## WORK ORDER:
Please copy the lines below, exactly as they are, from the one with "TABLE D-1 - Crossing Description and Cost" through the one with "intersection. | County |", and leave out the pictures.

## SOURCE MATERIAL:
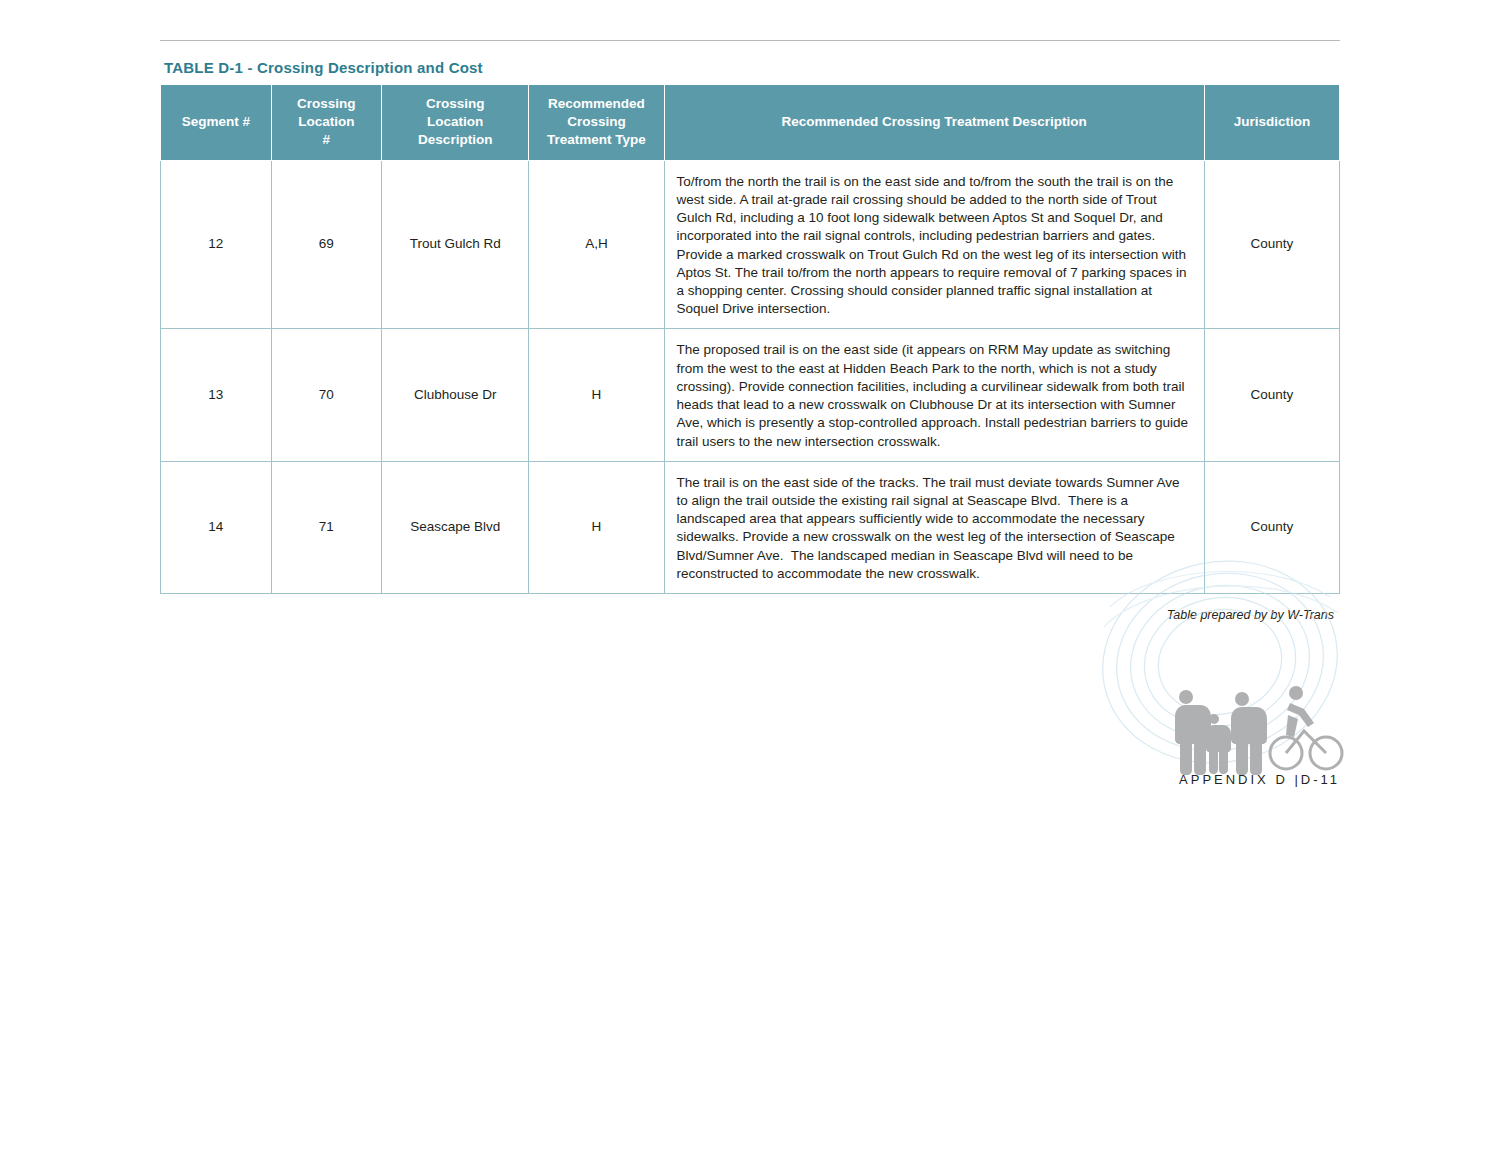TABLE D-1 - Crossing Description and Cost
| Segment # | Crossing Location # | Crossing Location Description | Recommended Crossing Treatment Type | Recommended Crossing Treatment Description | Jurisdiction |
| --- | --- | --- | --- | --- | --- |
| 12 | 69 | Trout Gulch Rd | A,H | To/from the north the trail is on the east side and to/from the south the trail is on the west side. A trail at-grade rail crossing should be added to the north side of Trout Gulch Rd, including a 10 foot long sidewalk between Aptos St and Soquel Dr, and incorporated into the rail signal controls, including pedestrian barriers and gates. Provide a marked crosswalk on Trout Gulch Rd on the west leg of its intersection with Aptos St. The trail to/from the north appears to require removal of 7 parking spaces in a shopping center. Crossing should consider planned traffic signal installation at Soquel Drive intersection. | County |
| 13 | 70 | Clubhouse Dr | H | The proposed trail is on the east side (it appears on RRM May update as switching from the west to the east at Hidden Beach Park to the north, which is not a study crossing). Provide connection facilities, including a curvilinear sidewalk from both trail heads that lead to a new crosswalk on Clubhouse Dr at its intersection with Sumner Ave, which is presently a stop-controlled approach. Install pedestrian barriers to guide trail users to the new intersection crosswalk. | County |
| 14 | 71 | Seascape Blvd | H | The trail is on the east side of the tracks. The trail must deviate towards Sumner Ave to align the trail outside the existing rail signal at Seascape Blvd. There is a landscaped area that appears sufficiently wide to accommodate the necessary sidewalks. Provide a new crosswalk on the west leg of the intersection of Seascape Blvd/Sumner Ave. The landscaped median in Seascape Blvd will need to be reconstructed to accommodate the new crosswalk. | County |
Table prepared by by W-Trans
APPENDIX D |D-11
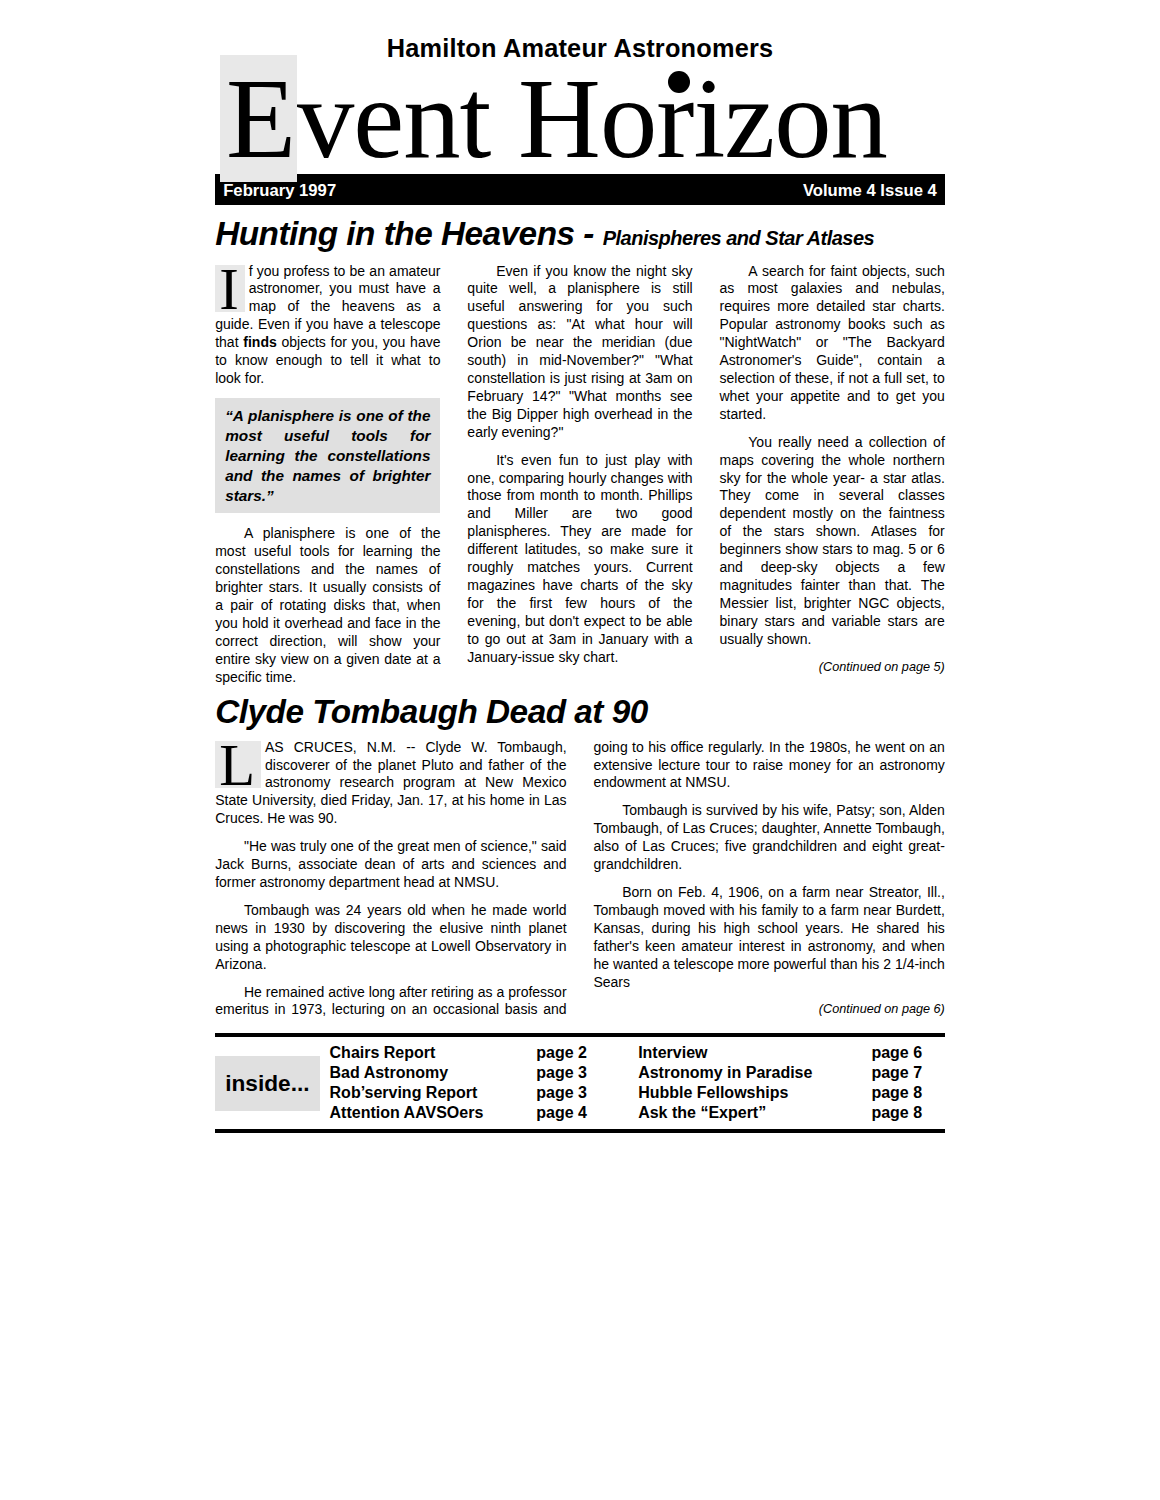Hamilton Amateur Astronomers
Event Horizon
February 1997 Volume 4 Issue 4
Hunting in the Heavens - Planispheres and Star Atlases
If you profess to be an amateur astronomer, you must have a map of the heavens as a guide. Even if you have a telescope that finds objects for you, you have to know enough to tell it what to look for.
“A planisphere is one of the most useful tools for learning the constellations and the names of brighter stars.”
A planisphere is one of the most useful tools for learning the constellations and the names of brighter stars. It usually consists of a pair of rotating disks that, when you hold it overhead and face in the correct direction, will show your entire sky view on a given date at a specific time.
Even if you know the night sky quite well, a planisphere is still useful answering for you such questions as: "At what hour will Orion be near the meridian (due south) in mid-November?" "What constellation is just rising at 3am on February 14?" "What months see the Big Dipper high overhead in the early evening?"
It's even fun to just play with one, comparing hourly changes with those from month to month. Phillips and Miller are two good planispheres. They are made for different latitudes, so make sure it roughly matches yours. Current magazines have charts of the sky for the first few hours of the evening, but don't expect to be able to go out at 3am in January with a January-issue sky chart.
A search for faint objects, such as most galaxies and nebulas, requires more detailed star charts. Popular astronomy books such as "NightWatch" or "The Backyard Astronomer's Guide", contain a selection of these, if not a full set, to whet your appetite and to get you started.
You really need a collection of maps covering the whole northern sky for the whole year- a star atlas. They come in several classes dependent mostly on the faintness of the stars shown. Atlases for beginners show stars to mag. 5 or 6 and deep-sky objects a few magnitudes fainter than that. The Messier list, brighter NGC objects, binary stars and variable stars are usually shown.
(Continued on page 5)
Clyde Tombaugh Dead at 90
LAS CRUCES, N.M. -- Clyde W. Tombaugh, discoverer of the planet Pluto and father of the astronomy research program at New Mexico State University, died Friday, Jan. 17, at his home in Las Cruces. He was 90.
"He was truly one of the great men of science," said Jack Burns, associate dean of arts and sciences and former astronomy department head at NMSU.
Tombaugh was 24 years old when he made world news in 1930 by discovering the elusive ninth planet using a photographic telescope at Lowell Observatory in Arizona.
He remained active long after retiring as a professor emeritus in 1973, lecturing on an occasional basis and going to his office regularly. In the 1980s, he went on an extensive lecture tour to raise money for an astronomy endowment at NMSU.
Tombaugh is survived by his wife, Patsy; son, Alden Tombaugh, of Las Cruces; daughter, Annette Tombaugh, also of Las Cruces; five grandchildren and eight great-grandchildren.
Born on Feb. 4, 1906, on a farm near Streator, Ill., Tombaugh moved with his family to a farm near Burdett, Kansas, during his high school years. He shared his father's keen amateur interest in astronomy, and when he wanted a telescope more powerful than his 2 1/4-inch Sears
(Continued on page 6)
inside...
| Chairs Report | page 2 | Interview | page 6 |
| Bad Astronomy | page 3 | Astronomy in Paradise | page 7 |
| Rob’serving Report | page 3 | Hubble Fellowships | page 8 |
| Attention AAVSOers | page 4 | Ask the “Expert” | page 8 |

---

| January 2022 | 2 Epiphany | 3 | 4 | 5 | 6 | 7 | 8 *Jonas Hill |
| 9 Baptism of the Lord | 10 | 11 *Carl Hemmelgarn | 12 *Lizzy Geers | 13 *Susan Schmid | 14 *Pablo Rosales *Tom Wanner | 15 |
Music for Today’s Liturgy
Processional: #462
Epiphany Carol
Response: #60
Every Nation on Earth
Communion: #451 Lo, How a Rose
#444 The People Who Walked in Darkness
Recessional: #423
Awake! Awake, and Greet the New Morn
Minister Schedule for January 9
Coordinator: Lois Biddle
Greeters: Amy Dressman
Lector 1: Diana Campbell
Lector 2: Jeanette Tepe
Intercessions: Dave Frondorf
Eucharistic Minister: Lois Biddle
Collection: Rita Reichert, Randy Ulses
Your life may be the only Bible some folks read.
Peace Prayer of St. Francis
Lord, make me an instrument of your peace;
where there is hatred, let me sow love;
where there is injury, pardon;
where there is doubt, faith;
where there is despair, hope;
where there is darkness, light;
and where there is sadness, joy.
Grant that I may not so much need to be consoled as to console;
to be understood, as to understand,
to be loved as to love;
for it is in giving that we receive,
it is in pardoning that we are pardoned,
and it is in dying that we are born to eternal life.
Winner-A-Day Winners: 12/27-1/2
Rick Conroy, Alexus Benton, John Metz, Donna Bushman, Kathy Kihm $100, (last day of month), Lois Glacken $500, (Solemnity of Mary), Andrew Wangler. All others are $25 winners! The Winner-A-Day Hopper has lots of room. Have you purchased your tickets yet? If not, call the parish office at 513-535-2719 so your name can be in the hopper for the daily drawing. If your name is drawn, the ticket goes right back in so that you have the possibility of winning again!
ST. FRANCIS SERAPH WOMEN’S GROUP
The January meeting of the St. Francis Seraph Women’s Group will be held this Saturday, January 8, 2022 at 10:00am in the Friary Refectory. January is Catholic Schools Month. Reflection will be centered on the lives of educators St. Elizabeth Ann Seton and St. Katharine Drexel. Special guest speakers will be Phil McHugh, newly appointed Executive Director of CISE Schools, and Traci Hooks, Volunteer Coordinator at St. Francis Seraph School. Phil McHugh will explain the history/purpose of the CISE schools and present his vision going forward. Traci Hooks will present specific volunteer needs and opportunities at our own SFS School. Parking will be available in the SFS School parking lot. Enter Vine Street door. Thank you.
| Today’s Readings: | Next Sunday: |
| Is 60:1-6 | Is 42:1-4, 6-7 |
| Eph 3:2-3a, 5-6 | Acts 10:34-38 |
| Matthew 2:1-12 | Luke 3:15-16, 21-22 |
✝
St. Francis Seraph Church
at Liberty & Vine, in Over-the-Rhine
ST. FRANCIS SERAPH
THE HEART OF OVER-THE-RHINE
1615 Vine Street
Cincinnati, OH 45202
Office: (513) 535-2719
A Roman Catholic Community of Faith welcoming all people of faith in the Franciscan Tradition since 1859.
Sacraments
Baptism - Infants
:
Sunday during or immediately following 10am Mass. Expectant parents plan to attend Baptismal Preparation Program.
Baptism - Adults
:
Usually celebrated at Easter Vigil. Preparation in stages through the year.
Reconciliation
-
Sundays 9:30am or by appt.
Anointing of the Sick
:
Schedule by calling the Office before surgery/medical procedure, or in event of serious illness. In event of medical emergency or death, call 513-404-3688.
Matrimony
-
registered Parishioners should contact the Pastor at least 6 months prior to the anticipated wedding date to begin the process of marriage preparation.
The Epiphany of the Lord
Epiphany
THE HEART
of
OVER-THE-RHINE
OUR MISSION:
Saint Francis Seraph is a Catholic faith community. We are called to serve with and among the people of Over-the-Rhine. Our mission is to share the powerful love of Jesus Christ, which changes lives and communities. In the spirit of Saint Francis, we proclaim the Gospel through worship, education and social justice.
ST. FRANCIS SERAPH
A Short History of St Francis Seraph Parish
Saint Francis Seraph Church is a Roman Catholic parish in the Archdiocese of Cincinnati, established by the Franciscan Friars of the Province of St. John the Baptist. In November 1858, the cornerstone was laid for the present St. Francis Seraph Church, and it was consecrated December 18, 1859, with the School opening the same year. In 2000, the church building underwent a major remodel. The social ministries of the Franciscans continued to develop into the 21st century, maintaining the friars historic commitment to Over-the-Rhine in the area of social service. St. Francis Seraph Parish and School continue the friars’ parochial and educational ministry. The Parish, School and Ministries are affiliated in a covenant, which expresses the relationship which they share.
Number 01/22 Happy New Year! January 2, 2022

## ANSWER BELOW:
TABLE D-1 - Crossing Description and Cost
| Segment # | Crossing Location # | Crossing Location Description | Recommended Crossing Treatment Type | Recommended Crossing Treatment Description | Jurisdiction |
| --- | --- | --- | --- | --- | --- |
| 12 | 69 | Trout Gulch Rd | A,H | To/from the north the trail is on the east side and to/from the south the trail is on the west side. A trail at-grade rail crossing should be added to the north side of Trout Gulch Rd, including a 10 foot long sidewalk between Aptos St and Soquel Dr, and incorporated into the rail signal controls, including pedestrian barriers and gates. Provide a marked crosswalk on Trout Gulch Rd on the west leg of its intersection with Aptos St. The trail to/from the north appears to require removal of 7 parking spaces in a shopping center. Crossing should consider planned traffic signal installation at Soquel Drive intersection. | County |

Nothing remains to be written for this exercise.